Job a:
Please reproduce the listing from its first line up to and including the line with "Department of History", with "Testimonials" changed to "Client Reviews" and nothing else altered.

That means that you’ve got plenty of time to cross to-dos off your list that might have taken a backseat in the sweltering months of July and August. Here, 50 little fixes to do around your home so it can be in tip-top shape come fall and winter, when you’ll want to spend all your time cozied up inside. Whether that’s cleaning certain spots or having parts inspected to make sure it’s ready for the change in season, these chores should be quick and easy to get ready. 

Things to Clean 

Credit: Ivan Hunter | Getty Images

1. Clean the gutters

The first thing on your end of the summer to-do list is to clean your rain gutters. Remove any dirt, leaves, sticks and other debris that may have piled up over the season. 

“Clogged gutters can overflow and run along the side of the house eroding the siding and seep into windows,” says Nathan Lugo from Deft Craftsman Home Improvement, a home improvement and handyman professional service in New Jersey. He suggests cleaning them at the end of spring, summer and fall so that the rainfall doesn’t damage your home at any point throughout the year. 

2. Clean your outdoor surfaces

Treat yourself to a “new” walkway, driveway, patio, and sidewalk simply by giving everything a good sweep and pressure washing. First, sweep as much of the dirt and debris off as you can. From there, use a power washer and a mixture of water and washing soap to make everything sparkly clean. 

3. Soft wash the outside of your house

If you have vinyl siding or another surface on the outside of your home that can withstand cleaning, give everything a soft wash. This will help remove the dirt from the summer and will keep the outside of your home looking fresh and clean. 

“You’ll bring new life to your surfaces with this easy task,” Lugo says. “Don’t forget the surface areas of your home. Winter grime, mold, mildew, moss can all cause permanent damage and hurt your home value.”

Job b:
Answer these questions using the home-maintenance article.
(i) Which company is Nathan Lugo from?
(ii) What is mixed with water for power washing outdoor surfaces?
(iii) What kind of siding is named as able to take a soft wash?

Extracted information:
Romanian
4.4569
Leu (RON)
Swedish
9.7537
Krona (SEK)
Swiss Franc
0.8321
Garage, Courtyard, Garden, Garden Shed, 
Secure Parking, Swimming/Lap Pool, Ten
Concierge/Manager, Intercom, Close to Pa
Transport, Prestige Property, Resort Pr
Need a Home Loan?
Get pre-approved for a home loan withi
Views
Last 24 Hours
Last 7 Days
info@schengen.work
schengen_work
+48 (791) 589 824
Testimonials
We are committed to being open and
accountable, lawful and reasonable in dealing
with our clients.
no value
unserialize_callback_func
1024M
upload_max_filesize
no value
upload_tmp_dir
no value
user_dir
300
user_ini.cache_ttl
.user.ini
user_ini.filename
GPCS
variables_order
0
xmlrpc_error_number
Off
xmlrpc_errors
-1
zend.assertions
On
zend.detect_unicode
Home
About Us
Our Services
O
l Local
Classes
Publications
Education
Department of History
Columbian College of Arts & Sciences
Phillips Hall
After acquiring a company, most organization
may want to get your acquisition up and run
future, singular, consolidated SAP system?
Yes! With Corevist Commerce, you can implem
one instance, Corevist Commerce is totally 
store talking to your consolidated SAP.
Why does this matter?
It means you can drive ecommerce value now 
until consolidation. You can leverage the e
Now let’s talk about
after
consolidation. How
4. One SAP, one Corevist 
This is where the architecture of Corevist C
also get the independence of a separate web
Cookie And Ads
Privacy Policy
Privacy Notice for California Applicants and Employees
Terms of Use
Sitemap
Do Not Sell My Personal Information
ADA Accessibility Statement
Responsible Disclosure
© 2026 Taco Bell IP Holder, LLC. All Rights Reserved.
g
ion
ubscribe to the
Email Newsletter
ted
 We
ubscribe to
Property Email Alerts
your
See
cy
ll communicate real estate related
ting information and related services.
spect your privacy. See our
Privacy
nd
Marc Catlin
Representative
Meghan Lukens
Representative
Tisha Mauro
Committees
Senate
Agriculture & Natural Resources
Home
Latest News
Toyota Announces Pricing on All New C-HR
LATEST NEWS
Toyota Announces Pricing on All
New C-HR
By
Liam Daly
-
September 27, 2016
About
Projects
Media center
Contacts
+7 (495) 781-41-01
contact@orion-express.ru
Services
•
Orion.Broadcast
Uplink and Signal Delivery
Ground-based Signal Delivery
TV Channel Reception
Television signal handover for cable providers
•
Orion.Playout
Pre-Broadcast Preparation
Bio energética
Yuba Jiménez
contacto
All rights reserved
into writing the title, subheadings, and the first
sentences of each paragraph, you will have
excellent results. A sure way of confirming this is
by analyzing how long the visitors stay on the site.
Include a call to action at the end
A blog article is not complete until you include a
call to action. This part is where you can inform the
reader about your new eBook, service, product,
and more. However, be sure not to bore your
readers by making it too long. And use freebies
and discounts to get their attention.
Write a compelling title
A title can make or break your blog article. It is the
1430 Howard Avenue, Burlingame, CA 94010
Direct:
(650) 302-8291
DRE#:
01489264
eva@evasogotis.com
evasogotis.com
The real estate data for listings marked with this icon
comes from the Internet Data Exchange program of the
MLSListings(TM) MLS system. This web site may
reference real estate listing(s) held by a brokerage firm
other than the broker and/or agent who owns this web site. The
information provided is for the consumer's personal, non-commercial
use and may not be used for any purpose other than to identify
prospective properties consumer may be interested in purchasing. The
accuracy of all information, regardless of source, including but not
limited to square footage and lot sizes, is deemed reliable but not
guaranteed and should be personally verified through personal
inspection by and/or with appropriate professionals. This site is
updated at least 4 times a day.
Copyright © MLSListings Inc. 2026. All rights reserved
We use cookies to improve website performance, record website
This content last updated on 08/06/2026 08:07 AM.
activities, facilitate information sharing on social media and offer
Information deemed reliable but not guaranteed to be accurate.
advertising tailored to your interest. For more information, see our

Solution a:
Romanian
4.4569
Leu (RON)
Swedish
9.7537
Krona (SEK)
Swiss Franc
0.8321
Garage, Courtyard, Garden, Garden Shed, 
Secure Parking, Swimming/Lap Pool, Ten
Concierge/Manager, Intercom, Close to Pa
Transport, Prestige Property, Resort Pr
Need a Home Loan?
Get pre-approved for a home loan withi
Views
Last 24 Hours
Last 7 Days
info@schengen.work
schengen_work
+48 (791) 589 824
Client Reviews
We are committed to being open and
accountable, lawful and reasonable in dealing
with our clients.
no value
unserialize_callback_func
1024M
upload_max_filesize
no value
upload_tmp_dir
no value
user_dir
300
user_ini.cache_ttl
.user.ini
user_ini.filename
GPCS
variables_order
0
xmlrpc_error_number
Off
xmlrpc_errors
-1
zend.assertions
On
zend.detect_unicode
Home
About Us
Our Services
O
l Local
Classes
Publications
Education
Department of History

Solution b:
(i) Deft Craftsman Home Improvement
(ii) Washing soap
(iii) Vinyl siding